-- Brano citato --
►

In che cosa consista la fregatura è presto detto. Il fallimento dell’avventura veltroniana e l’amarezza per l’ennesima vittoria di Berlusconi hanno suscitato una vasta reazione psicologica, culturale e infine politica perfettamente comprensibile. È difficile rimanere lucidi quando ci si ritrova appesi per aria, senza una guida sicura, nel momento dello slancio verso territori poco conosciuti. È dura venire respinti mentre ci si impegnava – con tanti sforzi e dopo ulteriori rinunce simboliche e ideologiche – per uscire dal guscio protettivo della propria area di appartenenza tradizionale, per «parlare a tutti gli italiani» e da loro venire accettati.

◄

Record tratti da una raccolta di dati:
►

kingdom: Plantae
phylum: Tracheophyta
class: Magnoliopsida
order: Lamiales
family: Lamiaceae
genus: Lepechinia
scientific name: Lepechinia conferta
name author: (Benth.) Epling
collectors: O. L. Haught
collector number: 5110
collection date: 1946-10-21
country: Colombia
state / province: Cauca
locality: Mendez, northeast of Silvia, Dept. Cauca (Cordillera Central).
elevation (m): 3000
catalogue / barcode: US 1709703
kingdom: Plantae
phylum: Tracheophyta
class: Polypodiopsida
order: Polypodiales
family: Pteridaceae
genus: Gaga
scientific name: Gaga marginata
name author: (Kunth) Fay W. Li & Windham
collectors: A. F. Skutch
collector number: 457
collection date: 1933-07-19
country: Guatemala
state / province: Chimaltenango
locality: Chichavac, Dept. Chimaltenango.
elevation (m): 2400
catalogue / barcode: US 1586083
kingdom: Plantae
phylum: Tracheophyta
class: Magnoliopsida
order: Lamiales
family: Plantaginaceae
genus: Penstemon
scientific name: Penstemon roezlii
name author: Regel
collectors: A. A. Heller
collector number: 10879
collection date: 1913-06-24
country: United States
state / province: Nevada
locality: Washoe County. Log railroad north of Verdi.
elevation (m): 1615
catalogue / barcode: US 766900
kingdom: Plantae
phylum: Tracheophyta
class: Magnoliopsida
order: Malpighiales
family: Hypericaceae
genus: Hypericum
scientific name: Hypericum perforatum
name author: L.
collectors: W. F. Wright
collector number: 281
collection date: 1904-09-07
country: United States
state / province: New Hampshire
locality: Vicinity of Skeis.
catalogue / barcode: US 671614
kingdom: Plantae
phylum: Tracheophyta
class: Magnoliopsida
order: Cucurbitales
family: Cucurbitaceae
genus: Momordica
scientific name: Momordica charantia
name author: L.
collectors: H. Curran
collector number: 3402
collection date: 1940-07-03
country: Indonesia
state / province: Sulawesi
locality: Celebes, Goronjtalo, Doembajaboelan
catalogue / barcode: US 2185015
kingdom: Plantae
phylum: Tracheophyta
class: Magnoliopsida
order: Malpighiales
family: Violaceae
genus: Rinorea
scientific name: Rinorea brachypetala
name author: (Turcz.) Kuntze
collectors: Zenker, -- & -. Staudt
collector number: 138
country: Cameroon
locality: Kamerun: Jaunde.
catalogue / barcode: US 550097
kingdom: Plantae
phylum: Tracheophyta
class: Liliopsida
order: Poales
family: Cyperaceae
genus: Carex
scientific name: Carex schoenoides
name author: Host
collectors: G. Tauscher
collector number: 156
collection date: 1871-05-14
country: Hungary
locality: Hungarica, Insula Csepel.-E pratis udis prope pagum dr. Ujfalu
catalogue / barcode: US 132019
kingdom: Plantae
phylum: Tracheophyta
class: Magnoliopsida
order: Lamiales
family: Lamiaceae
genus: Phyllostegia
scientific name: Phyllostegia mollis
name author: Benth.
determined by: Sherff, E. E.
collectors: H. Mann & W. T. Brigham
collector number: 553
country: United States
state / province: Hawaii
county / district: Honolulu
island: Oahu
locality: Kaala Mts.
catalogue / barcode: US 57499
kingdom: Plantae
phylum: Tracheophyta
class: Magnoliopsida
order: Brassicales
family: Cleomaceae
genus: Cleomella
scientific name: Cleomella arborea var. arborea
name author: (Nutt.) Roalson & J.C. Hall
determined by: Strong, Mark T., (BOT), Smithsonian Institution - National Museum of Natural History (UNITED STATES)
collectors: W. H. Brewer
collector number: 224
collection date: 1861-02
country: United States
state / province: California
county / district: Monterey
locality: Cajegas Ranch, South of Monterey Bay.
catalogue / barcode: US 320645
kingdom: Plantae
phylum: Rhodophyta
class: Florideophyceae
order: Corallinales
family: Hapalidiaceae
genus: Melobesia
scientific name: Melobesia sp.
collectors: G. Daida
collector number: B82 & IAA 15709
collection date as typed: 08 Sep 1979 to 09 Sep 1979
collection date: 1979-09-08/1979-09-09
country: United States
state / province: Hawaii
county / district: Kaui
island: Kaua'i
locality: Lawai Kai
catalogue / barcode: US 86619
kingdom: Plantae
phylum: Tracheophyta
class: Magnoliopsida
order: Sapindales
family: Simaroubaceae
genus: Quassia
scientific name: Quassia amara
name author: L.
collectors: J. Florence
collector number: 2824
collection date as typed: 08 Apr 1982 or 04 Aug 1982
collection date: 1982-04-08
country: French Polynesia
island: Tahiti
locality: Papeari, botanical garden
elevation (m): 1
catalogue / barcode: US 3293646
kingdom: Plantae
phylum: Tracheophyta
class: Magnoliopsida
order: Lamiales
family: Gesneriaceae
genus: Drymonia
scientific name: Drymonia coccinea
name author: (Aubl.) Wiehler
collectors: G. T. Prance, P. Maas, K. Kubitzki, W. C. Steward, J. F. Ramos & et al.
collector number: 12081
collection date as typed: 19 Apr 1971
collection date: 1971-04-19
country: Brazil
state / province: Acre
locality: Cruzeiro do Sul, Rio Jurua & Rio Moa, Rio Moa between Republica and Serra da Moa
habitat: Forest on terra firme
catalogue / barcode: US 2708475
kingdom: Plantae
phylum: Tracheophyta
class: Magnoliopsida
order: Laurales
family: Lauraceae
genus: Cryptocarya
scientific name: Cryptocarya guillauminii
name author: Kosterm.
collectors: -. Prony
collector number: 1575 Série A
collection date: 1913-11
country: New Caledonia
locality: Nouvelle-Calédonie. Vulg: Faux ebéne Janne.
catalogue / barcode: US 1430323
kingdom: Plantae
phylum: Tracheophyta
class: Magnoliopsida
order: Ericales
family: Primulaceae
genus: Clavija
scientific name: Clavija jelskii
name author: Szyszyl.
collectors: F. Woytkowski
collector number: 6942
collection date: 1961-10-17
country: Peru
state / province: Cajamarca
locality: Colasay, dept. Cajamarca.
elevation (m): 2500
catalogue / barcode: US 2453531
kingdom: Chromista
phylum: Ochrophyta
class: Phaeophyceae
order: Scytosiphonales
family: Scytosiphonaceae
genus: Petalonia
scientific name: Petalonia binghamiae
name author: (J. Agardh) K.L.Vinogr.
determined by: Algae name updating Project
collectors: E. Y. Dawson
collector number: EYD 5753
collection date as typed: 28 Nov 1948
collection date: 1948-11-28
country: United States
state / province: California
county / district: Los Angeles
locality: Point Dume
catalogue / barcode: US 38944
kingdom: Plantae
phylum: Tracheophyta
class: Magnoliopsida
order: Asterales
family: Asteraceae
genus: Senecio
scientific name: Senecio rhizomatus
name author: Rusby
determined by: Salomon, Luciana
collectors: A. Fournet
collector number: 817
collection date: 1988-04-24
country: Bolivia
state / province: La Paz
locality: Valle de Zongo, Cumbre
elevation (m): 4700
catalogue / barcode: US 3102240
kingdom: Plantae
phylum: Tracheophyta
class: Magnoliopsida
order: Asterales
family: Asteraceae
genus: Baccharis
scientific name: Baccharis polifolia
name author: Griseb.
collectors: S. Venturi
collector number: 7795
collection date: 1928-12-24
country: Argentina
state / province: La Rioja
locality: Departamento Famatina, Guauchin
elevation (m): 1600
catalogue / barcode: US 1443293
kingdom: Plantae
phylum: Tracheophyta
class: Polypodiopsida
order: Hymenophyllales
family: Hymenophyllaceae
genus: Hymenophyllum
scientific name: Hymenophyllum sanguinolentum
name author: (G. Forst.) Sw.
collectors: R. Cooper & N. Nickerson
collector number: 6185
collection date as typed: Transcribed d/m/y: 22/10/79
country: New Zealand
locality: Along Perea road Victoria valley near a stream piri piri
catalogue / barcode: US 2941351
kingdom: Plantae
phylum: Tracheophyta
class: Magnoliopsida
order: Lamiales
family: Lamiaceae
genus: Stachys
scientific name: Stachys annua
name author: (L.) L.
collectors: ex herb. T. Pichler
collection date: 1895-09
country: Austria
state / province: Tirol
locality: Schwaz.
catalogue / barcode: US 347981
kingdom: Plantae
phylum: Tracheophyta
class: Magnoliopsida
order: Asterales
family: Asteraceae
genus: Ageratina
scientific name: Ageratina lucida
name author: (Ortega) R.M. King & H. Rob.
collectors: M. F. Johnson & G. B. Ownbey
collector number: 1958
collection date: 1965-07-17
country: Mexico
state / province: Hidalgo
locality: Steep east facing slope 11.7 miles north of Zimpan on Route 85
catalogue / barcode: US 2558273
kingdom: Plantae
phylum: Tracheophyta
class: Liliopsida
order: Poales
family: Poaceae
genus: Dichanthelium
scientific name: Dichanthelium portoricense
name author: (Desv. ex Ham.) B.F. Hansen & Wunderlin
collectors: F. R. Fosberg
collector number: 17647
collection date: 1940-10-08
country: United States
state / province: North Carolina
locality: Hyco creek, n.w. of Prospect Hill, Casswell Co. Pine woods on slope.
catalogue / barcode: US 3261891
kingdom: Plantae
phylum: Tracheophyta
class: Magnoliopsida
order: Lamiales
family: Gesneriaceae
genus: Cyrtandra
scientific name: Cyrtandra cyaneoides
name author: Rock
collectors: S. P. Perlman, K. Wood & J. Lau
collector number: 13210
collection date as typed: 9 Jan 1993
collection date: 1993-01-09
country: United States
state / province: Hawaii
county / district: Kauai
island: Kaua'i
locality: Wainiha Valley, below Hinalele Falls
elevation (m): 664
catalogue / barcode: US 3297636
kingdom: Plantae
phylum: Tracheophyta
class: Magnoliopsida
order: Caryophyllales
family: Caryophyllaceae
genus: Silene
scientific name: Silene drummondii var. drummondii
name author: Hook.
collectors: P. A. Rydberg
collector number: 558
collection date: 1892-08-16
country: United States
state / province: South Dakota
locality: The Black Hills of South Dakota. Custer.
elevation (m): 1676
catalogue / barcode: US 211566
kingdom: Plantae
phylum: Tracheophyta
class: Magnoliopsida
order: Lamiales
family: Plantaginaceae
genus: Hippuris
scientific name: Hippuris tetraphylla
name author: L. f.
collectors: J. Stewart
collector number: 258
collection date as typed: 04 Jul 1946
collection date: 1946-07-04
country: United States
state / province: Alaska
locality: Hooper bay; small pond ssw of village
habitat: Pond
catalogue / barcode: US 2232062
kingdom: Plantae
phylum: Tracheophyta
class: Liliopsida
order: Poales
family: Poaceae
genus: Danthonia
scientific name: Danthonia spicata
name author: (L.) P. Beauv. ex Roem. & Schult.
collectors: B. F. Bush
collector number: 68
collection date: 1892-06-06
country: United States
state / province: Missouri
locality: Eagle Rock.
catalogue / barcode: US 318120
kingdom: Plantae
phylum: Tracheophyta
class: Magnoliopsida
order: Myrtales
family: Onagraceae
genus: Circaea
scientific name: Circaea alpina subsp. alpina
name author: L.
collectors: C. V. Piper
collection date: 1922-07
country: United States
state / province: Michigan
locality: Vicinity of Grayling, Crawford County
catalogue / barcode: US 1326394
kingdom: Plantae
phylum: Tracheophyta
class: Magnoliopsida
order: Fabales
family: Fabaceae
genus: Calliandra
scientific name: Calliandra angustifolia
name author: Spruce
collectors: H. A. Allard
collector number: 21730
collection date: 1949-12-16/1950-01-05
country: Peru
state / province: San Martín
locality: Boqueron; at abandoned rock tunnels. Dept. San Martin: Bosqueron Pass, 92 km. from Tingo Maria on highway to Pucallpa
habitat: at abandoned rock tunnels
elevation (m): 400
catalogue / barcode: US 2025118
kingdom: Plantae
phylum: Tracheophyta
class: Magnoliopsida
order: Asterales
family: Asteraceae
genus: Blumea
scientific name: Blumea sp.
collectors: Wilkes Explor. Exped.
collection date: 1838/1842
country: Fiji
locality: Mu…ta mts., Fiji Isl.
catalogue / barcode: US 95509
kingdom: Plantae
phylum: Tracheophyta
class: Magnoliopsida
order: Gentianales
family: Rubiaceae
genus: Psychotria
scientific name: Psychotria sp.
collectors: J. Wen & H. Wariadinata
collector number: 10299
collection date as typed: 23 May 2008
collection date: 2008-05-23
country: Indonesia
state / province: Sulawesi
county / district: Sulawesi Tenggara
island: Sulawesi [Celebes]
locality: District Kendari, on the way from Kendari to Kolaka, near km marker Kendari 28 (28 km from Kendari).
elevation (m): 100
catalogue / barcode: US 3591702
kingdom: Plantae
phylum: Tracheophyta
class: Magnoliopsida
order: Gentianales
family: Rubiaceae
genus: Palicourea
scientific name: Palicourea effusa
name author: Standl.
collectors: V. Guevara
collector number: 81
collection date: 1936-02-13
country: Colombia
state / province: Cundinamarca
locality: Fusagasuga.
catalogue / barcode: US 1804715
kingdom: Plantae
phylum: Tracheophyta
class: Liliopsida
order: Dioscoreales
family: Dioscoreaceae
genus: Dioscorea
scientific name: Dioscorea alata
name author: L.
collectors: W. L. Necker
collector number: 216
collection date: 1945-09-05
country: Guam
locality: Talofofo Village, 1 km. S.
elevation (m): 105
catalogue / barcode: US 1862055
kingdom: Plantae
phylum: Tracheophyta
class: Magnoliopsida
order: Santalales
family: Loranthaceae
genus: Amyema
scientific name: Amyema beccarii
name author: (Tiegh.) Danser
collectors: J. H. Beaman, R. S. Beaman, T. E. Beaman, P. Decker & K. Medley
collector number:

◄

-- Consegna 1 --
Traduci in inglese, per favore, questa frase del brano citato sulla sconfitta veltroniana: «È difficile rimanere lucidi quando ci si ritrova appesi per aria, senza una guida sicura, nel momento dello slancio verso territori poco conosciuti.»
-- Consegna 2 --
Prosegui il brano citato sulla sconfitta veltroniana partendo dalla sua ultima frase.
I dati non hanno alcun ruolo in questo lavoro.

-- Risposta 1 --
It is hard to stay clear-headed when you find yourself left hanging in midair, without a reliable guide, at the very moment of pushing out toward little-known territory.

-- Risposta 2 --
Il riflusso è conseguenza e risposta alla sconfitta. Si cerca la consolazione nelle parole conosciute. Si cerca il rifugio laddove si ricordava di averlo avuto. Si individuano i responsabili fuori da sé. Ci si incattivisce contro l’avversario che ti ha umiliato, tanto più se umilia anche il paese.
Nessuno lo dirà mai in questi termini, ma una parte consistente del congresso del Pd si gioca su questa reazione. Non su una differenza programmatica evidente, né su un autentico progetto politico di restaurazione. Bensì sulla banale necessità di rassicurare.